Stored items
[Start of Attachment]

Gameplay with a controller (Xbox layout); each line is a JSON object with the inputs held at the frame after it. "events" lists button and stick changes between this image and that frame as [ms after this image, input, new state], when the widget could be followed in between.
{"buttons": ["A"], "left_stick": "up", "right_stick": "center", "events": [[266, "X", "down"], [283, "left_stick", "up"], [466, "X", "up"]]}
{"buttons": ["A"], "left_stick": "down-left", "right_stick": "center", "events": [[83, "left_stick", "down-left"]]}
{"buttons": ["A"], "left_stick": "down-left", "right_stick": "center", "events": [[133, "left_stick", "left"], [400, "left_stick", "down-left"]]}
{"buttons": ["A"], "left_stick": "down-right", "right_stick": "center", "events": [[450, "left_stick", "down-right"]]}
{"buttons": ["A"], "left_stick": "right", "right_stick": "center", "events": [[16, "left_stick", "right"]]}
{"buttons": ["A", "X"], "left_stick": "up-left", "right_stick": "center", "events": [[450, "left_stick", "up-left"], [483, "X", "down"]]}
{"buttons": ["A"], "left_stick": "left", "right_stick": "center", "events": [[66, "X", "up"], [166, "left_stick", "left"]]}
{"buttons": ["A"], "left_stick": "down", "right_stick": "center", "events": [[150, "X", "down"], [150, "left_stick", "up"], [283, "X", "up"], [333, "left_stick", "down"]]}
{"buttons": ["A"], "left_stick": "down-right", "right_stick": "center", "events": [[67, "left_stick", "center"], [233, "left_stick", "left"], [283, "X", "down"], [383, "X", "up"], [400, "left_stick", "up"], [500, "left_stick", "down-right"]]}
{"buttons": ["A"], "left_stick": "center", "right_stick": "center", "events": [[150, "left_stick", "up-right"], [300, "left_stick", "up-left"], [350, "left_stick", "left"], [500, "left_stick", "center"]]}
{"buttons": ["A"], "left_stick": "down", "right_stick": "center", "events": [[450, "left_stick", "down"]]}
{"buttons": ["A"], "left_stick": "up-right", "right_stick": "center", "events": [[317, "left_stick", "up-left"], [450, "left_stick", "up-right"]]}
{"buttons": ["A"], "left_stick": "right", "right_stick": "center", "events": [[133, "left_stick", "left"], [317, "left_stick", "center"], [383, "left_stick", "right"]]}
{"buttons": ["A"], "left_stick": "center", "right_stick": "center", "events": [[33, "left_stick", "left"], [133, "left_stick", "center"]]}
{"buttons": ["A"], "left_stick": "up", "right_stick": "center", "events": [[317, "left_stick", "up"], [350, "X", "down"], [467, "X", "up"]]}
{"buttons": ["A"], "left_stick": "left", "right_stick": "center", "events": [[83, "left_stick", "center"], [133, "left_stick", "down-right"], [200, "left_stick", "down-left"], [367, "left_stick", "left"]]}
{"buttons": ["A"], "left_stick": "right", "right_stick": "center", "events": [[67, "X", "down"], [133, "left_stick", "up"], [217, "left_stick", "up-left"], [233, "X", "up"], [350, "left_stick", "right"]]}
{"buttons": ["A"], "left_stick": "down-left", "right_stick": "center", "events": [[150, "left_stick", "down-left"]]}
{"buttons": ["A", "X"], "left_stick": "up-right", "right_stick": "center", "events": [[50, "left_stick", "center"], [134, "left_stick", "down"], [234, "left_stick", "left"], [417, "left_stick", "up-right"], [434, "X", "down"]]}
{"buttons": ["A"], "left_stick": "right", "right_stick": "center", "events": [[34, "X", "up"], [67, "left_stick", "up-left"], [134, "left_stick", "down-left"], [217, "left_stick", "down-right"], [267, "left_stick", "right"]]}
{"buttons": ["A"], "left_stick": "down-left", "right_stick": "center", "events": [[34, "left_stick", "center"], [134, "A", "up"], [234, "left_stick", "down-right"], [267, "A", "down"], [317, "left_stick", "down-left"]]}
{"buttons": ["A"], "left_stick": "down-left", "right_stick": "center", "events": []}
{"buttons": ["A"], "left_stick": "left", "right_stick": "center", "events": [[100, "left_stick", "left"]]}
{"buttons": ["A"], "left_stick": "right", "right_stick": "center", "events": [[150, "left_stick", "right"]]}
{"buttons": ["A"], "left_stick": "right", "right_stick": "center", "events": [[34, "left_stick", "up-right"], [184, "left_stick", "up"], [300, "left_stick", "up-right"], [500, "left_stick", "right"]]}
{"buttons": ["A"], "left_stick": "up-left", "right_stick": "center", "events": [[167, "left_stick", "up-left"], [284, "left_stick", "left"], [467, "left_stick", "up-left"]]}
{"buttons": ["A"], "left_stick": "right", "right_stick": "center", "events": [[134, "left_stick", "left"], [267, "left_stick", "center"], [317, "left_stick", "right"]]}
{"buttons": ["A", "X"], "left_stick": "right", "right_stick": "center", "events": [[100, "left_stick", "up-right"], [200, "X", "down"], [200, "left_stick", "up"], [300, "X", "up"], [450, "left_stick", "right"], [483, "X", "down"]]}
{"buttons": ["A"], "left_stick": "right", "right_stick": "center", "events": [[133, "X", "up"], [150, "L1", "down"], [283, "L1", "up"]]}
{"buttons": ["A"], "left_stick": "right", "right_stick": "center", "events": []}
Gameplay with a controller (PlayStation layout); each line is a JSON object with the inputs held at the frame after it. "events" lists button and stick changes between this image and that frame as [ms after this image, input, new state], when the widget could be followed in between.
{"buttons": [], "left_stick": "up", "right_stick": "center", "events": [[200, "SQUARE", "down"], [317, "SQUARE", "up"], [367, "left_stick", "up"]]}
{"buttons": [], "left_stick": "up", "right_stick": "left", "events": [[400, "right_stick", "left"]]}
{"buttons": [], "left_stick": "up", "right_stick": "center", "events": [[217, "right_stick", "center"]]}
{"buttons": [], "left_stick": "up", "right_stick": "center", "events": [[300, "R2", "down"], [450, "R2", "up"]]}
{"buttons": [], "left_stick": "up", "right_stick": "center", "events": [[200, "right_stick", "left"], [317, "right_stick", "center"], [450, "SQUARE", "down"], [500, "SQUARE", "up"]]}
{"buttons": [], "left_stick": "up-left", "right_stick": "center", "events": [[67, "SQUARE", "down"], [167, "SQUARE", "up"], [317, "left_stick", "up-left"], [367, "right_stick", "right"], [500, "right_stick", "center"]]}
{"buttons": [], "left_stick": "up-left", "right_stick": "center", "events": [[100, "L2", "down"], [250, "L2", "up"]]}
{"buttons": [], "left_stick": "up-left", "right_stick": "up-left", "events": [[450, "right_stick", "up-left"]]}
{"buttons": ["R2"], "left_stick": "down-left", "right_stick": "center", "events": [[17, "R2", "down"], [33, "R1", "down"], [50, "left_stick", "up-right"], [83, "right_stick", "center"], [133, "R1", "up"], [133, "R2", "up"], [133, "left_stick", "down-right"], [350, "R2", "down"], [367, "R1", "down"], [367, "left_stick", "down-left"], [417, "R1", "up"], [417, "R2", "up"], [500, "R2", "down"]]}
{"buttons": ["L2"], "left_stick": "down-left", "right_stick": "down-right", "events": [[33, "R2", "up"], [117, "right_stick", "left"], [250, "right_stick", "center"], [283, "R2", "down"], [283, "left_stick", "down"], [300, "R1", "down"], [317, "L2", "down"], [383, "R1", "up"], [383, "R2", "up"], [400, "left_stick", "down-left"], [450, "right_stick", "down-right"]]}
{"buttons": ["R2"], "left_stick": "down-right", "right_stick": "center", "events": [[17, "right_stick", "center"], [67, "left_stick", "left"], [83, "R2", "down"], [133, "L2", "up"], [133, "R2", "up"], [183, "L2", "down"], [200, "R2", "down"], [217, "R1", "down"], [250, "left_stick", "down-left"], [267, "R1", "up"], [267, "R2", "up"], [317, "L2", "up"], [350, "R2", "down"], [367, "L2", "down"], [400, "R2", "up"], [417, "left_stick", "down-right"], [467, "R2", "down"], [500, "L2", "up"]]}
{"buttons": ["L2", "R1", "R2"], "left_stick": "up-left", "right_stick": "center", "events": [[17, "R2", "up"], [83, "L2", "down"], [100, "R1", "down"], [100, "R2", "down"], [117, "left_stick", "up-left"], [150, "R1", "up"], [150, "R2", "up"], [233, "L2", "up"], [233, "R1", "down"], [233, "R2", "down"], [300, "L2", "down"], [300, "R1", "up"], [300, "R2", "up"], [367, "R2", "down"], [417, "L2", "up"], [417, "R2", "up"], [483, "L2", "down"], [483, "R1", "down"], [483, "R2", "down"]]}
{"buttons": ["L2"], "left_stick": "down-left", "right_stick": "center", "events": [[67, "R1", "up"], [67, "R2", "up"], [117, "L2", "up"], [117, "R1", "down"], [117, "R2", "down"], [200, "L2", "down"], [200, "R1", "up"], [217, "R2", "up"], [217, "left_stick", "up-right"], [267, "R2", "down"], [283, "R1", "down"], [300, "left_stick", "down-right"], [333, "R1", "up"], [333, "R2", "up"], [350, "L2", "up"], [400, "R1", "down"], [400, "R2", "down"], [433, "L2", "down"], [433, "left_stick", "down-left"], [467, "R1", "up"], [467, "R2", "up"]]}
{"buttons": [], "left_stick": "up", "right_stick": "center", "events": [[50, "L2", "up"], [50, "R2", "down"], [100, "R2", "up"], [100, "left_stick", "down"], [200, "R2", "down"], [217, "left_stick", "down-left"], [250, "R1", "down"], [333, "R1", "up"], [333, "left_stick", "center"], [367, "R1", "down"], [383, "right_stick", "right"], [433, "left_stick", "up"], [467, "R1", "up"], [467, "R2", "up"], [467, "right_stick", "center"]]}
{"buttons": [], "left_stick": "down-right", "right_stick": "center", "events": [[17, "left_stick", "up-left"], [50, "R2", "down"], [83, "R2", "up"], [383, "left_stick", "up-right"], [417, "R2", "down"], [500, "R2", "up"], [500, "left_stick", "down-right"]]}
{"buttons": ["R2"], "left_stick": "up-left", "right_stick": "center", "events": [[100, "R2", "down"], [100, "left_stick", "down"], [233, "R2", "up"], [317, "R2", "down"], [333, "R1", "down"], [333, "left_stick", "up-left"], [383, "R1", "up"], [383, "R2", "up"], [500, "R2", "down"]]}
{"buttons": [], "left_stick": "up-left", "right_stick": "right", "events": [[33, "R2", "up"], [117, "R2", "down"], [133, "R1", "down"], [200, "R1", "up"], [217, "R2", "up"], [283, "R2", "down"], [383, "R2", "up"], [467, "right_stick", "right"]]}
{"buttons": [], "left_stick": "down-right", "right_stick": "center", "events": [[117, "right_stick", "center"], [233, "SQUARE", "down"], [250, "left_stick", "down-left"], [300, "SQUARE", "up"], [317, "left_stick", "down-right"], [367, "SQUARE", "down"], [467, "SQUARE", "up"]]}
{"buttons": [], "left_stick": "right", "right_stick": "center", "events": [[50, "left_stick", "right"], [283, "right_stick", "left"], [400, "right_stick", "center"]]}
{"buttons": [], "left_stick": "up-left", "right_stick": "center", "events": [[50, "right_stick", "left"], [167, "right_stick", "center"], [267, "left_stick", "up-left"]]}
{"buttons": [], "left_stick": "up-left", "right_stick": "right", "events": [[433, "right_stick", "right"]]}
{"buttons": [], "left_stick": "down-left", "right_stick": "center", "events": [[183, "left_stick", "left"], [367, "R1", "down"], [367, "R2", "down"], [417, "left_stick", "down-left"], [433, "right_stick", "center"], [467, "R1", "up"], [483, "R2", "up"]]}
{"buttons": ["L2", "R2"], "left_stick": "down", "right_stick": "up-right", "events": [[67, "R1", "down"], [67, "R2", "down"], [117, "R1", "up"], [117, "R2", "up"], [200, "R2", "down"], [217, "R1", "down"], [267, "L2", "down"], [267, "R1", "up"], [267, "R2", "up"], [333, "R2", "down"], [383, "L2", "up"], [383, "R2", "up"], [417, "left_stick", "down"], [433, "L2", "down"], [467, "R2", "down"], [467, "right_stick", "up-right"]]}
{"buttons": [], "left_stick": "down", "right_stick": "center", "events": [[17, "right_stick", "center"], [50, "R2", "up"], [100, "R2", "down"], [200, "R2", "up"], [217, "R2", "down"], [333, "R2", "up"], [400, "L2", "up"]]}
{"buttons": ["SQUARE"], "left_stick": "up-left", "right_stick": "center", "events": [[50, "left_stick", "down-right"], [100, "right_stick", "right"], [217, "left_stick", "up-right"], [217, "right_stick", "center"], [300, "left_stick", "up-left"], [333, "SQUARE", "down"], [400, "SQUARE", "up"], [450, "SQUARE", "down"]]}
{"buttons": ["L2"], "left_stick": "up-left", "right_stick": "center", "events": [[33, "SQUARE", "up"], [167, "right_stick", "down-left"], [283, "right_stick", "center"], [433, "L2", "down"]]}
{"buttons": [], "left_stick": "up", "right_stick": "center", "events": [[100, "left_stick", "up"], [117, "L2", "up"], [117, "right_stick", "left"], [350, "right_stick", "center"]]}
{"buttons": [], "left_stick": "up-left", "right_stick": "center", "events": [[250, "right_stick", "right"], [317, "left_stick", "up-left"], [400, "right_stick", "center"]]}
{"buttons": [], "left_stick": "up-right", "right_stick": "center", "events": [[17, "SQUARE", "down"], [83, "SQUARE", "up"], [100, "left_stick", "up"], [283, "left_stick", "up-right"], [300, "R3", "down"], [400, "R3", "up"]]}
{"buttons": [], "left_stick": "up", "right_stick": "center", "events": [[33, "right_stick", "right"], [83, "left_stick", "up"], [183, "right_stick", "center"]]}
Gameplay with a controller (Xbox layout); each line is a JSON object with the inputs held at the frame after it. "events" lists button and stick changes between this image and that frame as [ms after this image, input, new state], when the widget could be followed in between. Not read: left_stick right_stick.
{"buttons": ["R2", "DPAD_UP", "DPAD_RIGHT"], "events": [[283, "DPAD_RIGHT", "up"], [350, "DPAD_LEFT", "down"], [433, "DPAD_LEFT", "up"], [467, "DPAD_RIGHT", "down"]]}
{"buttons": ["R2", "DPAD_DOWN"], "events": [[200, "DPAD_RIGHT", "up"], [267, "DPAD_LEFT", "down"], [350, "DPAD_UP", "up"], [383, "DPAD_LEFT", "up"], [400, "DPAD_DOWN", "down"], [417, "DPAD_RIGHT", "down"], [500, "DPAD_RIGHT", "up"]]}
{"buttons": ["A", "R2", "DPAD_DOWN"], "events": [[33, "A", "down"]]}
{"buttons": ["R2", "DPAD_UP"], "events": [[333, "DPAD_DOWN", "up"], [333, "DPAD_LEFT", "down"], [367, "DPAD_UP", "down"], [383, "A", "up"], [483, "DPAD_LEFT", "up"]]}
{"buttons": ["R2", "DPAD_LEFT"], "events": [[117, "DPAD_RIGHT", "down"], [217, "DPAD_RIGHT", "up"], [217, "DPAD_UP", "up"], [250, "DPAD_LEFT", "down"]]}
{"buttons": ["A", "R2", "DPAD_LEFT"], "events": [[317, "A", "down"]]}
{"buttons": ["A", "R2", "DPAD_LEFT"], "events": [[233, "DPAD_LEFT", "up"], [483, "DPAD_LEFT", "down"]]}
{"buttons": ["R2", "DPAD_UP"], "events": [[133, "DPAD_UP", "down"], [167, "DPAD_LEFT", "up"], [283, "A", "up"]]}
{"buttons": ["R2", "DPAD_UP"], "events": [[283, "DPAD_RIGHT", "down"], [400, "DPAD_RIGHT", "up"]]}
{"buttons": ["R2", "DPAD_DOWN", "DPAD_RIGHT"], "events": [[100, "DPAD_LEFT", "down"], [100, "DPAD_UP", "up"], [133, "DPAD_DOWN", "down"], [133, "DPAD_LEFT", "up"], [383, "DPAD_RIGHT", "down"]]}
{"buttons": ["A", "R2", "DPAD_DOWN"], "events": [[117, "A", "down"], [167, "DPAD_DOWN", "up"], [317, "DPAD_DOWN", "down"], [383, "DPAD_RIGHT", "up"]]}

[End of Attachment]

== Problem statement ==
Copy out every line from the records that has the word "with".

== Answer to the exercise ==
Gameplay with a controller (Xbox layout); each line is a JSON object with the inputs held at the frame after it. "events" lists button and stick changes between this image and that frame as [ms after this image, input, new state], when the widget could be followed in between.
Gameplay with a controller (PlayStation layout); each line is a JSON object with the inputs held at the frame after it. "events" lists button and stick changes between this image and that frame as [ms after this image, input, new state], when the widget could be followed in between.
Gameplay with a controller (Xbox layout); each line is a JSON object with the inputs held at the frame after it. "events" lists button and stick changes between this image and that frame as [ms after this image, input, new state], when the widget could be followed in between. Not read: left_stick right_stick.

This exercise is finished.